Sleepy Hollow episode 2 review: Blood Moon
Sleepy Hollow's second episode can't quite match the pace of its pilot, but it's still pretty good. Here's Caroline's review...
The maddest, and so far best (Agents of SHIELD will probably put a stop to that) new fall show, Sleepy Hollow, is back for its second episode, but could it keep up the hurtling pace of its pilot? Not quite, but the happy medium between case-of-the-week story and overarching mythology bodes well for the show’s long-term future. We still have to stop the apocalypse and worry about the four horsemen, but the headless horseman is MIA for now so Abbie and Ichabod can get busy hunting his evil army.
In ‘Blood Moon’, the first evil army member is a witch who’s after the descendants of those responsible for her death. She’s got a helper, too – John Cho! He isn’t really dead, thank goodness, and the show is making use of his evil henchman capabilities for the time being. Why no one has noticed that his body is missing from the morgue or that he’s roaming the streets of Sleepy Hollow in a stolen police car is anyone’s guess, but at least we have a constant villain guiding us through the standalone stories. That neck-realigning scene was really disgusting, though.
Sleepy Hollow feels very old-fashioned in the way that it balances its story, and that’s no bad thing. Instead of going full-mythology and getting cancelled when people are confused or going full-episodic and losing potentially loyal fans like us, the show seems to be balancing its two elements admirably. It helps that Abbie and Ichabod are such great leads, and that Ichabod’s confusion at the modern world isn’t done to an annoying level (yet), but credit has to go to the writers for this one. The distribution of plot and filler reminds me of Supernatural, in fact, and that’s been running for nine years.
But John Cho isn’t the only actor returning for a second go of things, as we do get to see more of Clancy Brown’s Sherriff Corbin. He’s not back from the dead as such, but Abbie treats us to a flashback and a dream sequence that flesh out his character and their relationship quite nicely. It might be a bad sign, but these two scenes are probably the strongest of the episode, and it makes you wish they hadn’t killed him off in the first ten minutes. If he sticks around as Abbie’s imaginary mentor and exposition spewer via his evidence tapes, that’s fine with me, as his presence here felt very natural.

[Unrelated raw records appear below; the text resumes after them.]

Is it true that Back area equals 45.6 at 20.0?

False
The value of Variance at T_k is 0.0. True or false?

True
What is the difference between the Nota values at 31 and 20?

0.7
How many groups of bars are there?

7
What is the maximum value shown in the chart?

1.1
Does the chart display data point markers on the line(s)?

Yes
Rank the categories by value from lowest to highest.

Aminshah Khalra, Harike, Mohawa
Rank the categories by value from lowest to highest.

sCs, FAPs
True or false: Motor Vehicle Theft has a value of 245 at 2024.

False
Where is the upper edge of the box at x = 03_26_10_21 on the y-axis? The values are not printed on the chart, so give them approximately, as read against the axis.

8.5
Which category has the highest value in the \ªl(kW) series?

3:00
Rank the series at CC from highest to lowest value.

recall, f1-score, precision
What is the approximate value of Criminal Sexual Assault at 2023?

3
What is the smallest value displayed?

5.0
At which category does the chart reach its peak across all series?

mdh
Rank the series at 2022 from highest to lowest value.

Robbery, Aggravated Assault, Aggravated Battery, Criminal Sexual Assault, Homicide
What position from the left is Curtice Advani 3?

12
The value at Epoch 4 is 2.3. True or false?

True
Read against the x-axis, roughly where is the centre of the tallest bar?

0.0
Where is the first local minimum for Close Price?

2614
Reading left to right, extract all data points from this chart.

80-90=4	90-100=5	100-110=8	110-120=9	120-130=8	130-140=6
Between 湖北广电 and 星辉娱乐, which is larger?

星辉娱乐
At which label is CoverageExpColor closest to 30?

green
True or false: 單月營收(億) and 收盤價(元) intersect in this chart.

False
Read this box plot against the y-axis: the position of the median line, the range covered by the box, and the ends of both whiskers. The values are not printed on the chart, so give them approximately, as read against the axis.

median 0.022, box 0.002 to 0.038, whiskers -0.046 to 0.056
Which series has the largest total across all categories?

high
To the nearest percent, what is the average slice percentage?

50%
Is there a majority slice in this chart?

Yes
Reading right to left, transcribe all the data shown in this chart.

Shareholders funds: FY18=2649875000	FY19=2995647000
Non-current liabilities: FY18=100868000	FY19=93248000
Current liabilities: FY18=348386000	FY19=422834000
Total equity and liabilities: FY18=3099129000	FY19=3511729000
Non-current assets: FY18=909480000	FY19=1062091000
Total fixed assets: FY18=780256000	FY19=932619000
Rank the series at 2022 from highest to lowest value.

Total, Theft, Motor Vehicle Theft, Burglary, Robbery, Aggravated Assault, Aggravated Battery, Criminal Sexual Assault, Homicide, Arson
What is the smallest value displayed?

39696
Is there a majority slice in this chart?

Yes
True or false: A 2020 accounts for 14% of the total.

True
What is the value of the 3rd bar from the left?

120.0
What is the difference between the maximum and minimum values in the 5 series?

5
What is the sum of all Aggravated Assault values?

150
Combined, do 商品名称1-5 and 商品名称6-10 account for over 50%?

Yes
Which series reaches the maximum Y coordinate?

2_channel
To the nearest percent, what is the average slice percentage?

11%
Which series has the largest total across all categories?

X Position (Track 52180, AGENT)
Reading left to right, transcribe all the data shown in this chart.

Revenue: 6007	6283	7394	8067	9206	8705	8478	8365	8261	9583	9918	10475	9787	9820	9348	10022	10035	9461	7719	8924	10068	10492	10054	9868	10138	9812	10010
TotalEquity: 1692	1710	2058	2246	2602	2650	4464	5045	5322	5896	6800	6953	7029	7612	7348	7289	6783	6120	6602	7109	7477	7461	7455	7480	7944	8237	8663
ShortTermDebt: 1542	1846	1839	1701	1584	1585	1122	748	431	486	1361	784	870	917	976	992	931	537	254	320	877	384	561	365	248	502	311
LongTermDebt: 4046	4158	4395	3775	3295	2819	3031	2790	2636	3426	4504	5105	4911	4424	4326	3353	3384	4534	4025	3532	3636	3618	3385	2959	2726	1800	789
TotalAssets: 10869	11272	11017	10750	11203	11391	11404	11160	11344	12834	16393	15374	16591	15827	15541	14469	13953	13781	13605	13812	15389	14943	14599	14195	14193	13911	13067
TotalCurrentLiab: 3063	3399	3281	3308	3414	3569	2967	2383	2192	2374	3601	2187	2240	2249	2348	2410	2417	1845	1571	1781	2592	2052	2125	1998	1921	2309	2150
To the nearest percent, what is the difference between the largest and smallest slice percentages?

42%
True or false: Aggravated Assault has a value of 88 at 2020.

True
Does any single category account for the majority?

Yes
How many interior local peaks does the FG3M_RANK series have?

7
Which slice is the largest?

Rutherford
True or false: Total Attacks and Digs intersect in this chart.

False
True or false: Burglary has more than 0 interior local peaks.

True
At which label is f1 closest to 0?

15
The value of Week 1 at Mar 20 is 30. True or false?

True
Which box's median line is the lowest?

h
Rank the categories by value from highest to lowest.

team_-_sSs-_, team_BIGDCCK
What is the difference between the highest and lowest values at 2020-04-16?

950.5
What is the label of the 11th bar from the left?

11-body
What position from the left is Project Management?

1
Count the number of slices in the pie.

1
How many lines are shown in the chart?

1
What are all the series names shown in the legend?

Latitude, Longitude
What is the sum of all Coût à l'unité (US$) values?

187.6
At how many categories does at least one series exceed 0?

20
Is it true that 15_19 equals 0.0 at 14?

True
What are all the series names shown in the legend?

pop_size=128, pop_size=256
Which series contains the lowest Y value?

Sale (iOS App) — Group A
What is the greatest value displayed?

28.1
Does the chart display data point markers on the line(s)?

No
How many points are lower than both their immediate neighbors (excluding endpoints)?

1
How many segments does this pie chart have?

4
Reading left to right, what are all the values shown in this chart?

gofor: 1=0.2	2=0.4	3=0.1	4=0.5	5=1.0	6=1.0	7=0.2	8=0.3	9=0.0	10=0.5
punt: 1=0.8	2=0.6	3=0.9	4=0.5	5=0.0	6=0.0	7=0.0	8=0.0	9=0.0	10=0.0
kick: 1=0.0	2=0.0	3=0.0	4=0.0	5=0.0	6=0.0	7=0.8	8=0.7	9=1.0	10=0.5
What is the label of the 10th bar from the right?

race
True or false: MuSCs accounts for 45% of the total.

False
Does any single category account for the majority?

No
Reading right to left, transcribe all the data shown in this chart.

“Don’t be afraid of number 49. That’s where you’ll find you’re not alone.” The thing about imaginary mentors is that they’ll offer up the strangest advice, but never in a way that’s remotely intelligible. I guess we’re meant to assume that number 49 refers to the room Abbie’s sister currently resides in, but the way the show framed those words really makes me think there’s something more to the message. We do briefly get to see Jennifer in this episode, which surprised me, and it won’t be long before she becomes embroiled with Abbie and Ichabod’s mission. We saw the demon’s still after her, but I wouldn’t rule her out of being a black hat just yet.
All in all, this was probably the best episode Sleepy Hollow could have delivered at this early stage, proving that it does have a vague plan as to how it’s going to tackle the impending apocalypse on a weekly basis. And to Nick D. in the comments last week – you got your title sequence. I don’t know about you, but the fact that we did signals to me that this is going to be a proper old-fashioned adventure show in all the ways that matter and I, for one, am on board.